"Jadi, papi mau laki-laki yang terbaik buat kamu, Sher. Kamu anak perempuan papi satu-satunya, papi nggak mau kamu salah pilih jodoh," ucap Norman dengan suara yang besar dan dalam. Menghadapi anak perempuan satu-satunya ini memang butuh kesabaran ekstra. Tantangan tersendiri bagi Norman yang notabene adalah seorang tentara. Norman sangat disegani oleh rekan-rekan sejawat dan sangat dihormati oleh anak buahnya. Hampir semua orang yang ditemuinya patuh terhadap perintah dan kebijakannya, kecuali ... Sherly Mandasari, putrinya sendiri!
"Nggak bisa gitu, dong, Pap! Sherly nggak mau dijodoh-jodohin gini! Apa coba kata teman-teman Sherly nanti? Bisa hilang harga diri Sherly kalau tahu ketemu jodohnya gara-gara perjodohan! Pokoknya, Sherly mau kudeta!"
Sherly berdiri dari tempat duduknya, ia menghentakkan kaki beberapa kali sebelum akhirnya meninggalkan ruang keluarga tempat Norman dan Anita duduk.
Norman membuang napas kasar. Ia menatap punggung Sherly yang kian menjauh seraya menggeleng beberapa kali.
"Anakmu, tuh, Mi!"
Anita mencebikkan bibirnya. "Anak mami, kan, anak papi juga. Memangnya dia keras kepala begitu nurun dari siapa?" ucap Anita seraya melirik dan menahan tawanya.
Norman kembali mengembuskan napas kasar. Ia tahu sulit membujuk Sherly untuk masalah seperti ini. Anak itu memang tidak terlalu suka diatur. Salah Norman juga yang terlalu memanjakan Sherly hingga akhirnya anak gadisnya itu kini jadi gemar mrmberontak.
"Kamu bujuk dia, gih! Papi nggak mau tahu pokoknya dia harus nikah sama laki-laki pilihan papi," ucap Norman tegas.
Anita membuang napas kasar. Beginilah nasib ibu yang sabar, menjadi penengah kedua anggota keluarganya yang sama-sama keras kepala.
"Mami kalau cuma pengen bujuk Sherly buat nerima perjodohan itu mendingan lupain, deh! Sherly nggak mau!"
Sherly membuang muka, ia mendengus kesal dengan kedua tangan ia silangkan di depan dada.
"Buka dulu, deh mendingan pintunya. Mami cuma mau ngobrol."
"Lagu lama, Mi. Sherly udah hapal! Ujung-ujungnya Sherly juga yang disuruh nurut! Untuk urusan yang ini Sherly mau kudeta aja! Sherly nggak mau nikah sama orang asing!"
Anita kembali mengembuskan napas panjang.
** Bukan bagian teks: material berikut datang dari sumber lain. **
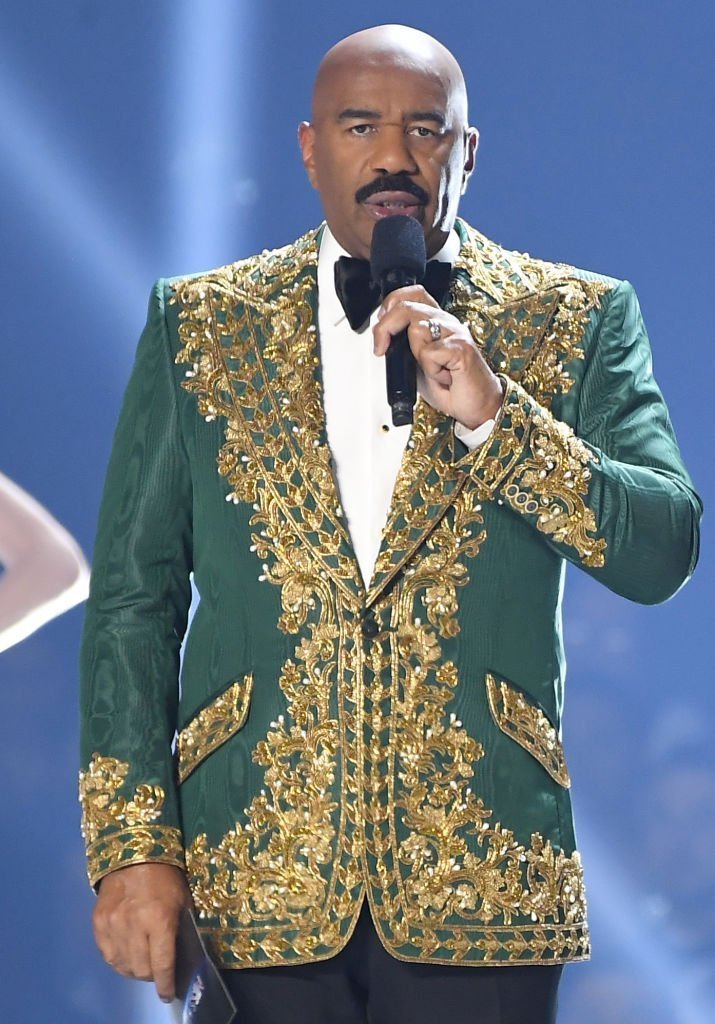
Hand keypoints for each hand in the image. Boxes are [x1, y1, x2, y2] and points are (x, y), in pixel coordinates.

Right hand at [93, 862, 191, 1002]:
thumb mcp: (182, 901)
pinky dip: (119, 960)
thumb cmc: (166, 876)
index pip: (162, 965)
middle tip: (157, 969)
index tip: (167, 993)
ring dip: (135, 969)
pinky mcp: (98, 923)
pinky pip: (108, 955)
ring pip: (124, 966)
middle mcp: (134, 926)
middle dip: (152, 975)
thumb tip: (181, 958)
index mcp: (159, 920)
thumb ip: (180, 930)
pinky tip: (127, 954)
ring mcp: (113, 925)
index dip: (166, 984)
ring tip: (143, 962)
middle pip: (142, 970)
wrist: (134, 852)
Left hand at [373, 286, 502, 428]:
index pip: (413, 293)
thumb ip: (404, 346)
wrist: (477, 406)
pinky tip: (444, 376)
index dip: (392, 303)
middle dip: (385, 328)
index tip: (381, 329)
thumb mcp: (418, 363)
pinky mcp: (462, 348)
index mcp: (437, 321)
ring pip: (417, 329)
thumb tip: (381, 338)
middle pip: (408, 306)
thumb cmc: (451, 386)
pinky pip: (430, 353)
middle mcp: (447, 322)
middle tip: (381, 348)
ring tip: (431, 369)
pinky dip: (431, 370)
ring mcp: (456, 333)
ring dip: (416, 355)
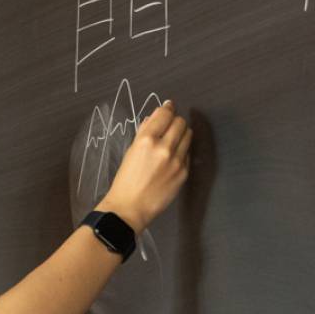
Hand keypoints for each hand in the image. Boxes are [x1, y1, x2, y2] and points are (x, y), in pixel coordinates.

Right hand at [97, 100, 190, 232]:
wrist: (131, 207)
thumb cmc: (126, 180)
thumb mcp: (131, 151)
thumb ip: (145, 131)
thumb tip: (155, 116)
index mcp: (147, 140)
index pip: (165, 114)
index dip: (168, 108)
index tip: (169, 106)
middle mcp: (164, 148)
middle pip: (180, 122)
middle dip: (175, 121)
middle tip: (170, 125)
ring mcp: (177, 161)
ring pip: (188, 135)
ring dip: (182, 133)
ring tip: (173, 139)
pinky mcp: (184, 172)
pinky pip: (188, 152)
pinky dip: (182, 150)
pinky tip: (173, 156)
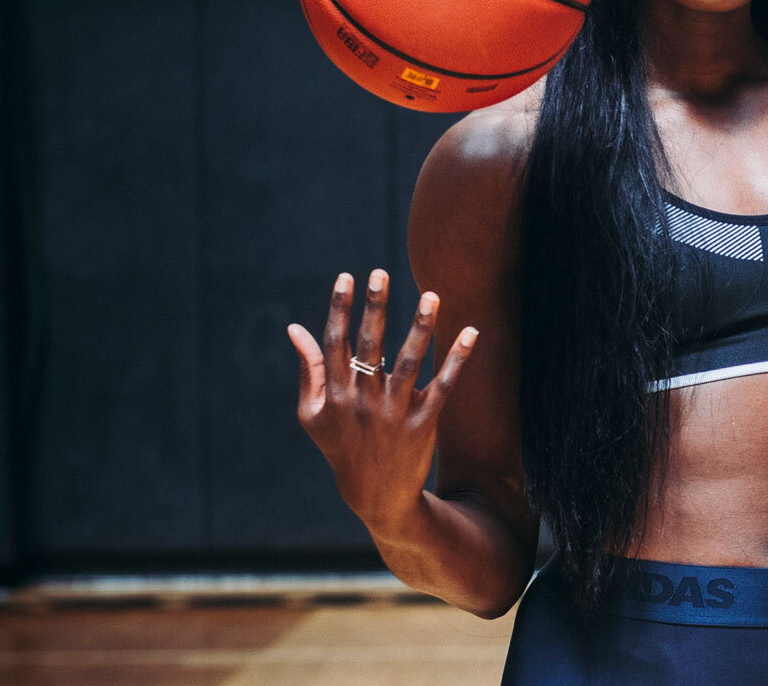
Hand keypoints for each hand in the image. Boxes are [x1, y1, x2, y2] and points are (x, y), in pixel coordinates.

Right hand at [286, 269, 477, 532]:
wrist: (375, 494)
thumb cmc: (341, 445)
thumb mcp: (313, 413)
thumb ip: (309, 369)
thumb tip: (296, 328)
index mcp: (334, 394)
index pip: (337, 343)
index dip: (340, 309)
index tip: (347, 277)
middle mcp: (362, 400)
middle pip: (370, 346)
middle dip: (374, 308)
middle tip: (381, 272)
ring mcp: (394, 412)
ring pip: (409, 362)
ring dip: (421, 327)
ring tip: (432, 294)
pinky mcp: (423, 423)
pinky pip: (443, 386)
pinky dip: (458, 360)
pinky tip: (472, 331)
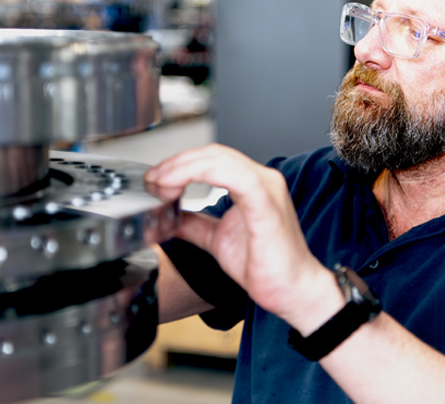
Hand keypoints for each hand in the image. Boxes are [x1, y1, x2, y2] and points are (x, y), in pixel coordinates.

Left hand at [145, 144, 337, 327]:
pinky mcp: (267, 204)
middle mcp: (262, 179)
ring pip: (220, 159)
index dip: (180, 164)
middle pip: (212, 154)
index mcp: (252, 185)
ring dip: (184, 167)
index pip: (211, 159)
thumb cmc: (266, 266)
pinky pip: (236, 177)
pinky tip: (182, 186)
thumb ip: (195, 224)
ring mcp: (267, 188)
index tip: (155, 181)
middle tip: (152, 181)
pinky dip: (204, 175)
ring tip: (161, 184)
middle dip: (176, 163)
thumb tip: (169, 216)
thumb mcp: (218, 240)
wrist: (292, 291)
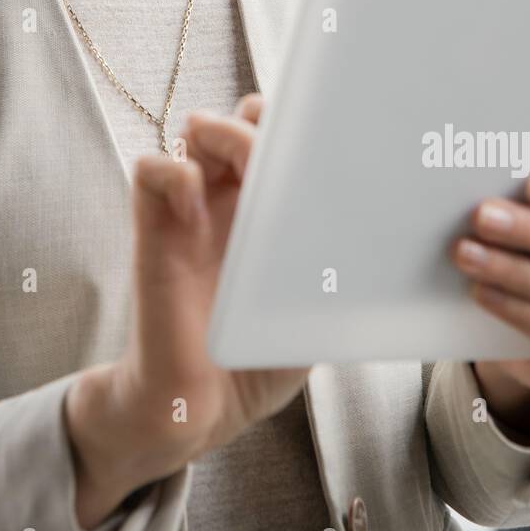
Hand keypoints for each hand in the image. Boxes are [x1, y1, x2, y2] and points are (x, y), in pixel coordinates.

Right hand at [66, 93, 308, 529]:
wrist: (199, 410)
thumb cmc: (257, 363)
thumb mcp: (314, 314)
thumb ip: (334, 272)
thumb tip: (378, 232)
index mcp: (273, 214)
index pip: (283, 139)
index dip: (299, 124)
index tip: (324, 137)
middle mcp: (232, 201)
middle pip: (243, 120)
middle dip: (264, 121)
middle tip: (281, 150)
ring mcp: (191, 210)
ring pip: (198, 131)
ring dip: (222, 135)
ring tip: (240, 165)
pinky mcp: (153, 229)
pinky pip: (151, 169)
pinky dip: (174, 174)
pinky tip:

Ia harus menahan dan menurunkan emosinya untuk dapat berbicara dengan putri kesayangannya itu.
"Sher, kamu apa nggak kasihan sama Mami? Kamu, kan, tahu papimu galak. Kalau kamunya nolak, nanti ujung-ujungnya mami juga yang kena. Sini, deh, mending buka dulu pintunya. Kita bisa bicarakan semua baik-baik dulu. Dengar dulu alasan papi dan dengar dulu pendapat mami."
Anita mulai putus asa. Sepertinya Sherly benar-benar enggan berkompromi. Gadis itu masih tetap mengunci pintu kamarnya. Ia kembali membuang napas kasar. Ia merasa sikap yang ditunjukkan Sherly adalah sikap yang wajar. Sherly sudah dewasa dan sudah saatnya menentukan pilihan untuk dirinya sendiri.
"Ya sudah, mami tinggal dulu. Kamu coba pikirkan baik-baik dulu. Kalian, kan, bisa saling kenal dulu. Nanti kalau kamu oke untuk ketemu sama orangnya, biar papi suruh dia datang ke rumah. Ya, Sher?"
Anita akhirnya meninggalkan kamar Sherly saat merasa tidak ada jawaban apapun yang keluar dari dalam kamar putrinya itu.
***
"Gila lo, Sher! Lo serius mau kabur?" tanya Aryo saat melihat Sherly membawa sebuah tas ransel besar ke Basecamp Pengabdi Nusantara, tempat Aryo mengabdikan diri pada bangsa dan negara sebagai relawan.